● What to do:
(1) Retype the pension passage word for word, from "Mr. Murphy participates" up to and including "Nielsen, and MacNicholas.".
(2) Answer these questions using the pension passage:
(a) On what date did the Irish Life Staff Benefits Scheme close to future accruals?
(b) What share of his annual base salary does Mr. Harney receive as a cash allowance?
(c) Which plan does Mr. Murphy participate in?
(3) Write what comes next in the pension passage, starting after its final sentence.

Great-West Lifeco Inc. | 2025 Management Proxy Circular 40
As noted above, at the time the Irish Life Staff Benefits Scheme was closed to future accruals, effective June 30, 2018, Mr. Harney and Ms. Tomlin elected to receive a cash allowance in lieu of Irish Life’s contributions to the Irish Life and Canada Life 2018 DC Plan, owing, in part, to Ireland’s Standard Fund Threshold limit (the “SFT.”) The SFT is an overall limit on the total capital value of an individual’s taxrelieved pension benefits. Irish Life permits all employees whose pension benefits are in excess of 75% of the SFT to cease further funding for their retirement pension. In lieu of the Company’s contributions to the Irish Life DC Plans, Mr. Harney and Ms. Tomlin each receive a cash allowance. Mr. Harney receives a cash allowance of 25% of his annual base salary and Ms. Tomlin receives a cash allowance of 30% of her annual base salary. These amounts are also reported in the Summary Compensation Table, above.
Mr. Murphy participates in the Empower qualified defined contribution 401(k) Plan (the “401(k) Plan”), which is described below.
Registered Pension Plans
The plans described in this section apply to Messrs. Mahon, Nielsen, and MacNicholas.
Defined Benefit Component
Registered pension plans with DB components provide pension benefits based on years of pensionable service and final average earnings. A member’s annual benefits under the plans are subject to statutory limits.

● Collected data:
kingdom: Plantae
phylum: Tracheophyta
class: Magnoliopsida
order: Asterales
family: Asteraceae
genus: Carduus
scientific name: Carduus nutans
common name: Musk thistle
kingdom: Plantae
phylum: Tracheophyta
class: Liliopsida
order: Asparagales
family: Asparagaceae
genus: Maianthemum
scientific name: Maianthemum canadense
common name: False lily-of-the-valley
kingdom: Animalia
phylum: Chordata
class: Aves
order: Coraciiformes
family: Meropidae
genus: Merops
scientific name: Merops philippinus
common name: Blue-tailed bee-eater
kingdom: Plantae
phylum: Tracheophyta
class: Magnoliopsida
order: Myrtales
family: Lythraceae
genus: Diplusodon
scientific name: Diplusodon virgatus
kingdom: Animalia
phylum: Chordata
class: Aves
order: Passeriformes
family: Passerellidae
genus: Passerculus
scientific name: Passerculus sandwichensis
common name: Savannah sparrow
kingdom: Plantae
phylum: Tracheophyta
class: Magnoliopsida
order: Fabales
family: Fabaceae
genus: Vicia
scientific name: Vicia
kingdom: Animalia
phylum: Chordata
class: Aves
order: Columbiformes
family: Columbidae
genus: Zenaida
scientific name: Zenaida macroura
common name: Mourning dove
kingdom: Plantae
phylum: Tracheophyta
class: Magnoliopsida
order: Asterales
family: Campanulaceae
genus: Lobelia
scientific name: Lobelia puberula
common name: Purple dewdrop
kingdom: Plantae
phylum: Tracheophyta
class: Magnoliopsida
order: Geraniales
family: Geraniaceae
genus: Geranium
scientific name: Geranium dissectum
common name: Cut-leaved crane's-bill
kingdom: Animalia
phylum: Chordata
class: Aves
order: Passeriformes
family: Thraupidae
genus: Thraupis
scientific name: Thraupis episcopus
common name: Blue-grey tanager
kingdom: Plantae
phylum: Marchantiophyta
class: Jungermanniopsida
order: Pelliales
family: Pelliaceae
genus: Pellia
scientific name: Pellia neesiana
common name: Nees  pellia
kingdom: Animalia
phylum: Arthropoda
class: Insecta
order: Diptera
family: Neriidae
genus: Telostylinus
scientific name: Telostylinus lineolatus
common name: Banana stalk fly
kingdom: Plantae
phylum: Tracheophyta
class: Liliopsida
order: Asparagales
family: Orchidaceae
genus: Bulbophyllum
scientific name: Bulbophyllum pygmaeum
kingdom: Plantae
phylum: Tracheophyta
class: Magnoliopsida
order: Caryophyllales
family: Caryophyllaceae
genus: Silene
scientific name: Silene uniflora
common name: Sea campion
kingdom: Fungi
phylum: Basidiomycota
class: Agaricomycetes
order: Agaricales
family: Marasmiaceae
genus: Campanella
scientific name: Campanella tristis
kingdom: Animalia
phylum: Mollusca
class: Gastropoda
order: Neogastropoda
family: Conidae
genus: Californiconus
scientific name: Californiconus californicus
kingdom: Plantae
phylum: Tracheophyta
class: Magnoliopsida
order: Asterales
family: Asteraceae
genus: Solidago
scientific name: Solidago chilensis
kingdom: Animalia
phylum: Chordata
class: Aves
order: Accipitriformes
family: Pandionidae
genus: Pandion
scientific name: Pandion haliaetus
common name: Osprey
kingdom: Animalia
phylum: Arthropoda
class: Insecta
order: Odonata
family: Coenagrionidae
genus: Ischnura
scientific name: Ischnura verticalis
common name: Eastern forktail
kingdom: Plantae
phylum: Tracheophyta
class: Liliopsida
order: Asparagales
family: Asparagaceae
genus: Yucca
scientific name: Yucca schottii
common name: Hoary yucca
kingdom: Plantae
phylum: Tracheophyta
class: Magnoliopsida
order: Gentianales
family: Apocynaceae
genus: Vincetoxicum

● Task-by-task results:
(1)
Mr. Murphy participates in the Empower qualified defined contribution 401(k) Plan (the “401(k) Plan”), which is described below.
Registered Pension Plans
The plans described in this section apply to Messrs. Mahon, Nielsen, and MacNicholas.

(2)
(a) June 30, 2018
(b) 25%
(c) The Empower qualified defined contribution 401(k) Plan

(3)
Defined Contribution Component
The DC component of the registered pension plans applies to employees hired on or after January 1, 2013. Employee required contributions are fixed at 3% of pensionable earnings, while Canada Life contributions are 5% of pensionable earnings.
Employees may make optional contributions of up to 4% of pensionable earnings, and Canada Life will match the optional contributions at 50%.
The aggregate contributions made to a member’s account in each calendar year are subject to statutory limits. The member directs the investment of the contributions using the investment options selected by the plan administrator. Vesting of all contributions is immediate, and at retirement, the accumulated value of the member’s account may either be transferred to a locked-in retirement vehicle or used to purchase a life annuity.
Supplemental Retirement Plans
The plans described in this section apply Messrs. Mahon, Nielsen, and MacNicholas.
The supplemental retirement plans provide additional benefits where a member’s benefits under the registered pension plans are capped at the statutory limits. Effective December 31, 2018, there are no further service accruals under the DB components of any of the supplemental retirement plans.
Defined Benefit Component
The DB component of the open Canada Life plan provides supplemental benefits such that the total annual pension from all registered and supplemental DB plans in which the member has accrued DB benefits is two percent of final average earnings for all years of pensionable service (to a maximum of 32.5 years). At age 65, the pension is reduced by the maximum pension payable from the Canada Pension Plan.
Final average earnings used to determine the aggregate pension benefits at retirement is the average of the highest three consecutive years of regular salary and bonus in the last ten years of employment; however, the bonus portion is limited to 125% of the member’s regular salary from the prior year.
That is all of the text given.